____ GIVEN PASSAGE
Judge: Ashfaq G. Chowdhury, Case: 23GDCV00440, Date: 2024-01-19 Tentative Ruling

Case Number: 23GDCV00440    Hearing Date: March 15, 2024    Dept: E

Hearing Date:  03/15/2024 – 8:30am

Case No:23GDCV00440                                         

Trial Date: UNSET

Case Name: DAVID HERNANDEZ, a minor, by and through his Guardian Ad Litem DAIZY VILLALVAZO v. CAMP BOB WALDORF, unknown entity; JEWISH BIG BROTHERS BIG SISTERS ASSOCIATION OF LOS ANGELES, a California corporation; JOHN DOE, an individual; and DOES 1 to 100, inclusive

 

[TENTATIVE RULING ON DEFENDANT’S DEMURRER TO FAC]

Moving Party: Defendant, Jewish Big Brothers Big Sisters Association of Los Angeles dba Camp Bob Waldorf (erroneously sued as two separate entities) (“JBBBS” or “Defendant”)

Responding Party: Plaintiff, David Hernandez, a minor, by and through his Guardian Ad Litem Daizy Villalvazo

RELIEF REQUESTED
Defendant, Jewish Big Brothers Big Sisters Association of Los Angeles dba Camp Bob Waldorf (erroneously sued as two separate entities) (“JBBBS” or “Defendant”), demurs generally and specifically under CCP §430.10(e) to Plaintiff’s fifth cause of action in the FAC for Negligent Hiring, Supervision, and Retention for failure to state facts sufficient to constitute a cause of action.

 

This Demurrer will be based upon this Notice, the attached Demurrer, the attached Memorandum of Points and Authorities, the Declaration of Sherri Matta, and exhibits therein filed and served concurrently herewith, upon all papers and pleadings on file herein, and upon such further oral and/or documentary evidence as may be presented at the time of the hearing.

 

Procedural
16/21 Day Lapse (CCP §12c and §1005(b)):Ok
Proof of Service Timely Filed (CRC, Rule 3.1300): Ok
Correct Address (CCP §1013, §1013a): Ok

 

Moving Papers: Notice/Demurrer

Opposition Papers: Opposition

Reply Papers: Reply

BACKGROUND

Plaintiff filed the original Complaint on 03/03/2023.

 

On 1/19/2024, this Court heard JBBBS’s demurrer to the original Complaint and overruled the demurrer to the fourth cause of action and sustained the demurrer with leave to amend as to the fifth cause of action.
________
____ AVAILABLE DATA
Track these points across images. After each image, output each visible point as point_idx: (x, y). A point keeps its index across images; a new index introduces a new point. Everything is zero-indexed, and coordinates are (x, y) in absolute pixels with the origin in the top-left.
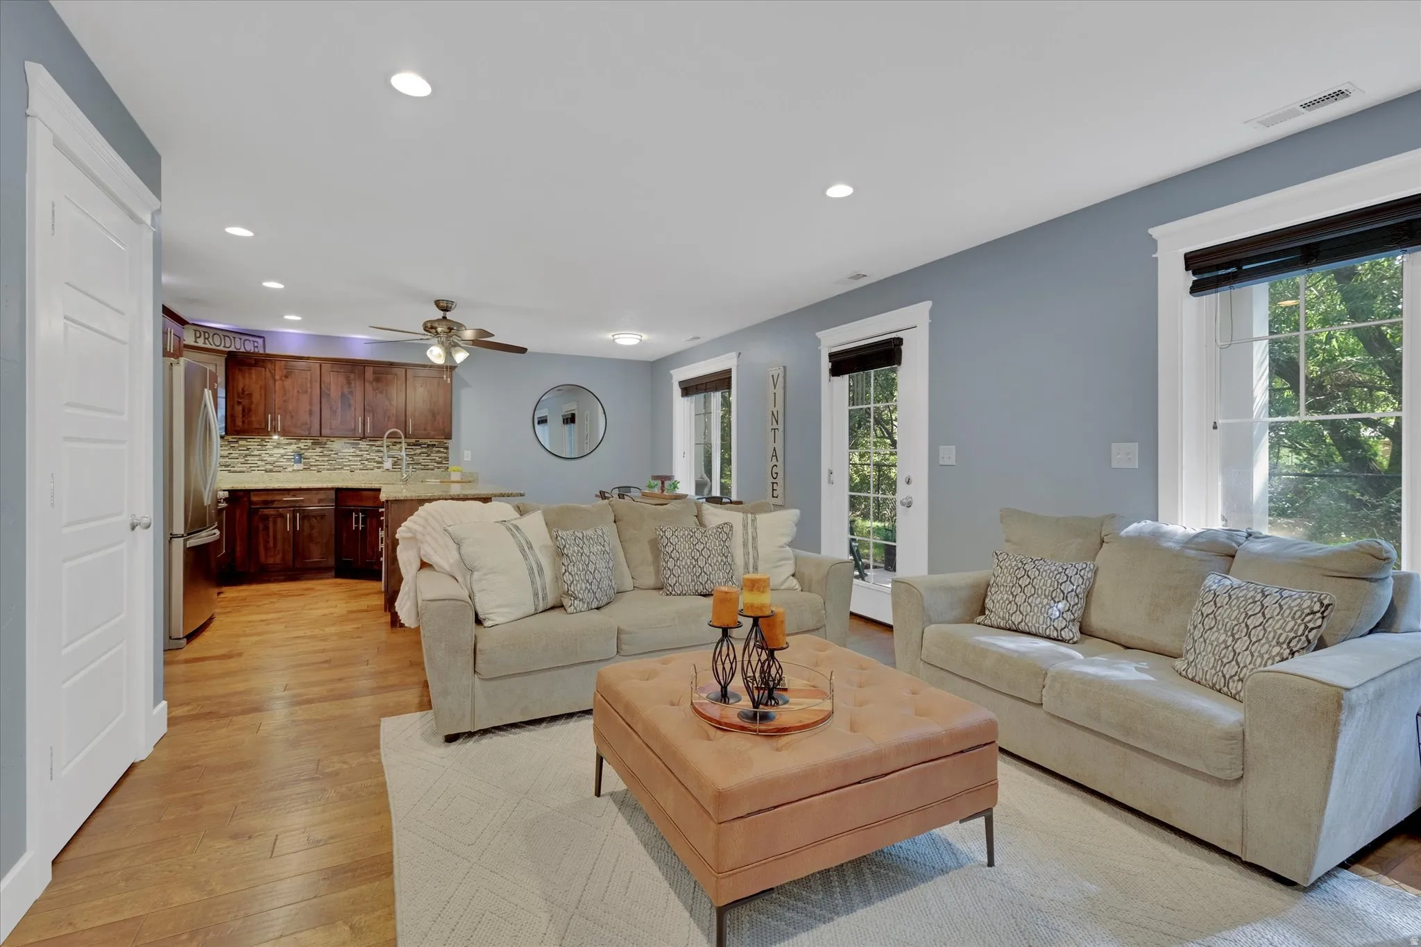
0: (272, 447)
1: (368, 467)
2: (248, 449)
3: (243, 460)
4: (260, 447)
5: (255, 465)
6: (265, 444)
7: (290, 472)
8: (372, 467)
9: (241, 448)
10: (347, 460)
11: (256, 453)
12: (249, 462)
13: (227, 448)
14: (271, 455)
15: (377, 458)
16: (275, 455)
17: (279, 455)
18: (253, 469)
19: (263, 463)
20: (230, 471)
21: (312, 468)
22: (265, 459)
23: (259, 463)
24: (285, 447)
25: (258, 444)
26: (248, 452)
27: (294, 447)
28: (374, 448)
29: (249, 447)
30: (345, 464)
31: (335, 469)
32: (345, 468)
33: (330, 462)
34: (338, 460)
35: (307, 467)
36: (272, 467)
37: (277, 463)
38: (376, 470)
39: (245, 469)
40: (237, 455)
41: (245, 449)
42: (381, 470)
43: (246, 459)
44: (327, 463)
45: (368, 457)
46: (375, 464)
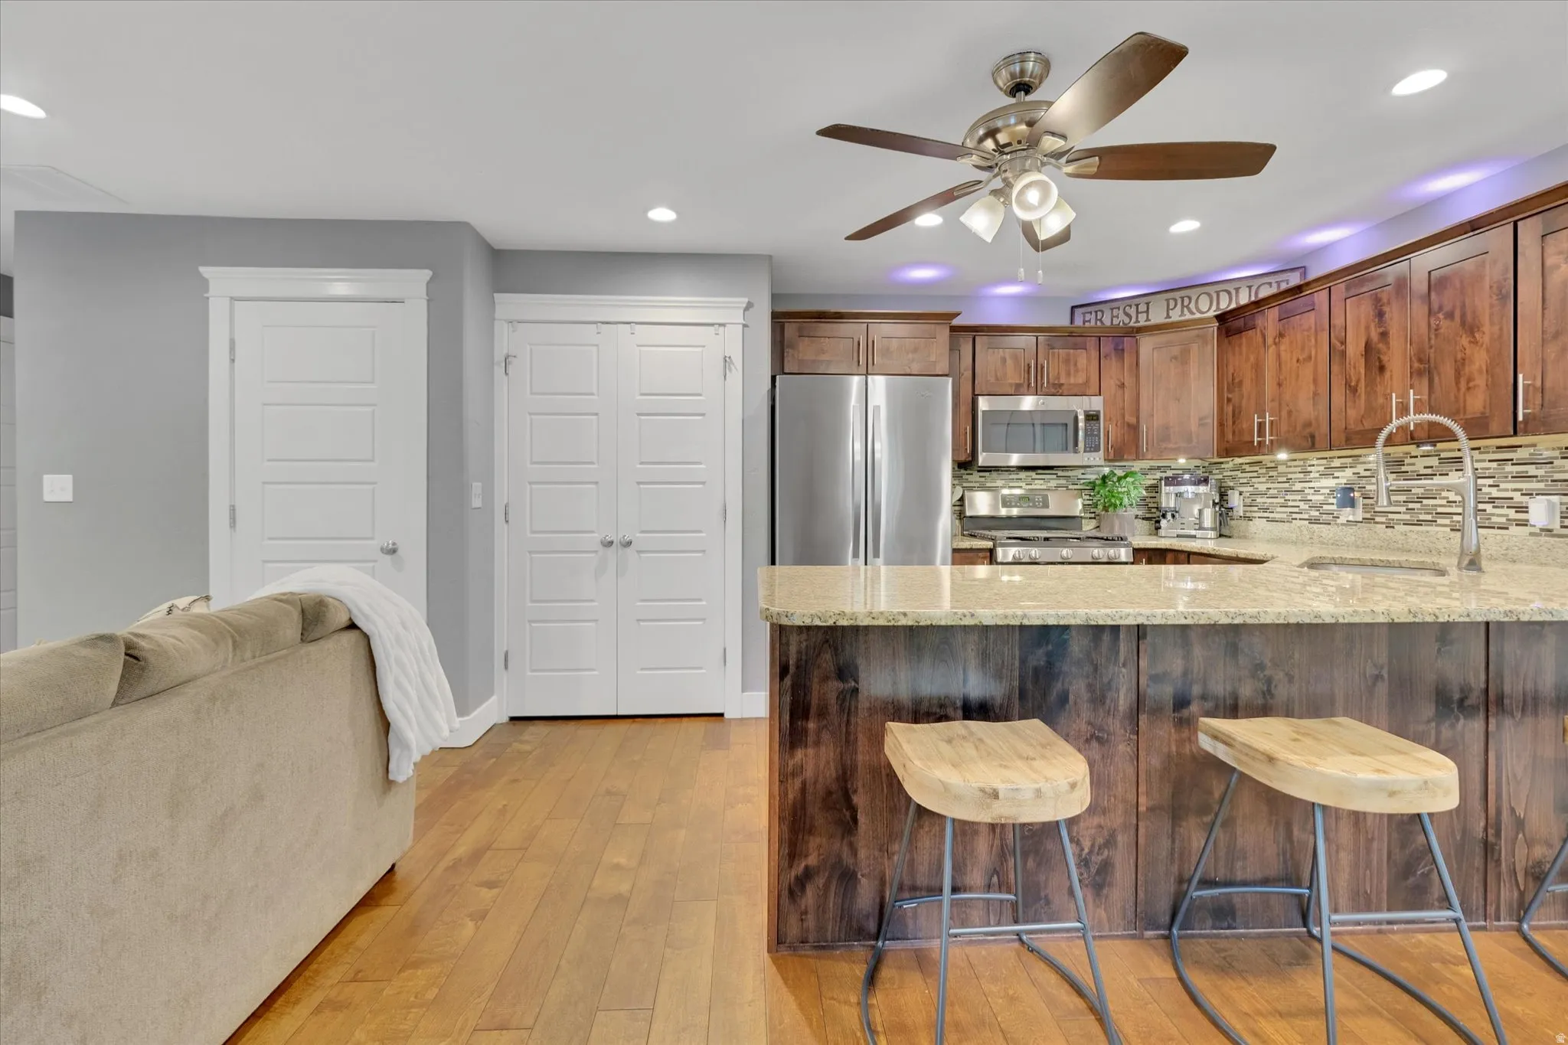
0: (1317, 475)
1: (1494, 519)
2: (1288, 480)
3: (1282, 500)
4: (1302, 475)
5: (1296, 510)
6: (1309, 469)
7: (1342, 524)
8: (1503, 520)
9: (1280, 479)
10: (1444, 502)
11: (1298, 486)
12: (1290, 504)
13: (1264, 480)
14: (1317, 491)
15: (1517, 496)
16: (1323, 491)
17: (1327, 491)
18: (1294, 516)
19: (1307, 507)
20: (1269, 519)
21: (1378, 519)
22: (1309, 498)
23: (1301, 504)
24: (1336, 474)
25: (1299, 469)
26: (1287, 485)
27: (1349, 472)
28: (1509, 468)
29: (1290, 476)
30: (1440, 510)
31: (1419, 523)
32: (1439, 521)
33: (1411, 506)
34: (1425, 502)
35: (1368, 516)
36: (1317, 513)
37: (1325, 507)
38: (1514, 530)
39: (1285, 516)
40: (1275, 491)
41: (1285, 479)
42: (1527, 530)
43: (1287, 497)
44: (1403, 509)
45: (1495, 493)
46: (1512, 513)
________
ACTIVITY LIST =>
1. According to the tentative ruling, on what ground does the defendant demur to the fifth cause of action in the FAC? Answer in one to three sentences.
2. Transcribe the tentative ruling between "RELIEF REQUESTED" and "a cause of action.", inclusive.

SOLUTIONS TO EACH TASK =>
1. The defendant demurs generally and specifically under CCP §430.10(e) to the fifth cause of action for Negligent Hiring, Supervision, and Retention. The ground is that it fails to state facts sufficient to constitute a cause of action.

2.
RELIEF REQUESTED
Defendant, Jewish Big Brothers Big Sisters Association of Los Angeles dba Camp Bob Waldorf (erroneously sued as two separate entities) (“JBBBS” or “Defendant”), demurs generally and specifically under CCP §430.10(e) to Plaintiff’s fifth cause of action in the FAC for Negligent Hiring, Supervision, and Retention for failure to state facts sufficient to constitute a cause of action.